### Data listing

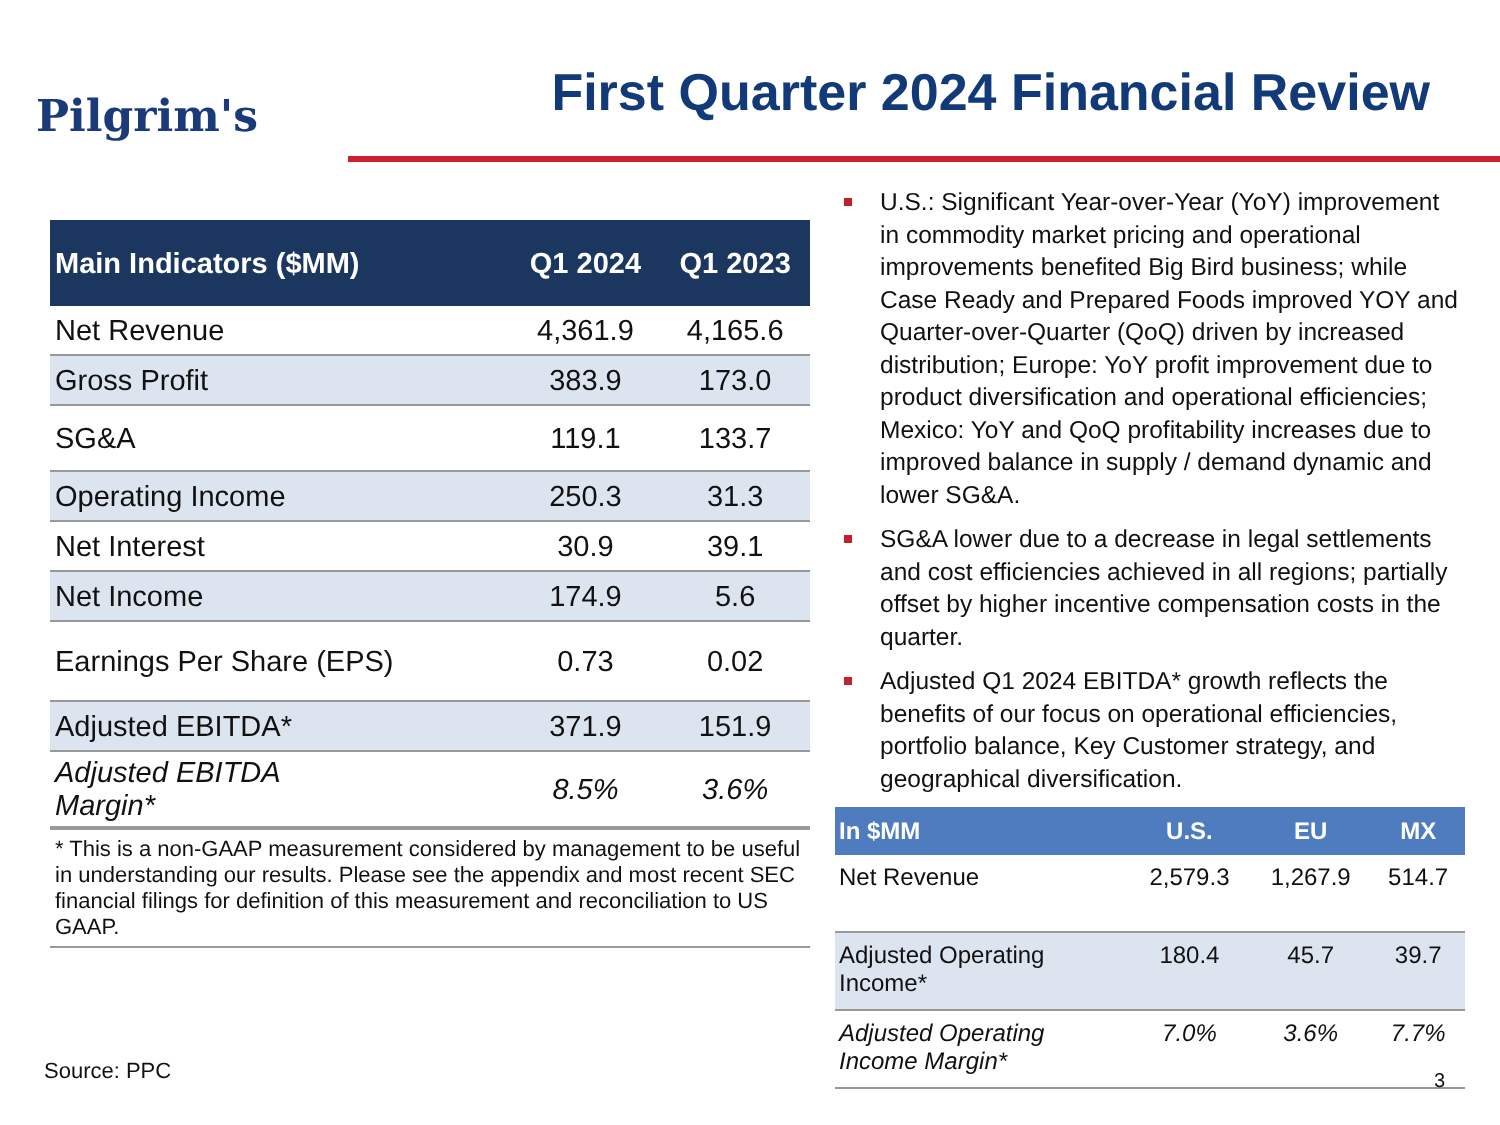Pilgrim's
First Quarter 2024 Financial Review
| Main Indicators ($MM) | Q1 2024 | Q1 2023 |
| --- | --- | --- |
| Net Revenue | 4,361.9 | 4,165.6 |
| Gross Profit | 383.9 | 173.0 |
| SG&A | 119.1 | 133.7 |
| Operating Income | 250.3 | 31.3 |
| Net Interest | 30.9 | 39.1 |
| Net Income | 174.9 | 5.6 |
| Earnings Per Share (EPS) | 0.73 | 0.02 |
| Adjusted EBITDA* | 371.9 | 151.9 |
| Adjusted EBITDA Margin* | 8.5% | 3.6% |
* This is a non-GAAP measurement considered by management to be useful in understanding our results. Please see the appendix and most recent SEC financial filings for definition of this measurement and reconciliation to US GAAP.
Source: PPC
U.S.: Significant Year-over-Year (YoY) improvement in commodity market pricing and operational improvements benefited Big Bird business; while Case Ready and Prepared Foods improved YOY and Quarter-over-Quarter (QoQ) driven by increased distribution; Europe: YoY profit improvement due to product diversification and operational efficiencies; Mexico: YoY and QoQ profitability increases due to improved balance in supply / demand dynamic and lower SG&A.
SG&A lower due to a decrease in legal settlements and cost efficiencies achieved in all regions; partially offset by higher incentive compensation costs in the quarter.
Adjusted Q1 2024 EBITDA* growth reflects the benefits of our focus on operational efficiencies, portfolio balance, Key Customer strategy, and geographical diversification.
| In $MM | U.S. | EU | MX |
| --- | --- | --- | --- |
| Net Revenue | 2,579.3 | 1,267.9 | 514.7 |
| Adjusted Operating Income* | 180.4 | 45.7 | 39.7 |
| Adjusted Operating Income Margin* | 7.0% | 3.6% | 7.7% |
3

### What you have to do
Can you restate all the records above word for word while dropping the pictures?

### Answer to the problem
Pilgrim's
First Quarter 2024 Financial Review
| Main Indicators ($MM) | Q1 2024 | Q1 2023 |
| --- | --- | --- |
| Net Revenue | 4,361.9 | 4,165.6 |
| Gross Profit | 383.9 | 173.0 |
| SG&A | 119.1 | 133.7 |
| Operating Income | 250.3 | 31.3 |
| Net Interest | 30.9 | 39.1 |
| Net Income | 174.9 | 5.6 |
| Earnings Per Share (EPS) | 0.73 | 0.02 |
| Adjusted EBITDA* | 371.9 | 151.9 |
| Adjusted EBITDA Margin* | 8.5% | 3.6% |
* This is a non-GAAP measurement considered by management to be useful in understanding our results. Please see the appendix and most recent SEC financial filings for definition of this measurement and reconciliation to US GAAP.
Source: PPC
U.S.: Significant Year-over-Year (YoY) improvement in commodity market pricing and operational improvements benefited Big Bird business; while Case Ready and Prepared Foods improved YOY and Quarter-over-Quarter (QoQ) driven by increased distribution; Europe: YoY profit improvement due to product diversification and operational efficiencies; Mexico: YoY and QoQ profitability increases due to improved balance in supply / demand dynamic and lower SG&A.
SG&A lower due to a decrease in legal settlements and cost efficiencies achieved in all regions; partially offset by higher incentive compensation costs in the quarter.
Adjusted Q1 2024 EBITDA* growth reflects the benefits of our focus on operational efficiencies, portfolio balance, Key Customer strategy, and geographical diversification.
| In $MM | U.S. | EU | MX |
| --- | --- | --- | --- |
| Net Revenue | 2,579.3 | 1,267.9 | 514.7 |
| Adjusted Operating Income* | 180.4 | 45.7 | 39.7 |
| Adjusted Operating Income Margin* | 7.0% | 3.6% | 7.7% |
3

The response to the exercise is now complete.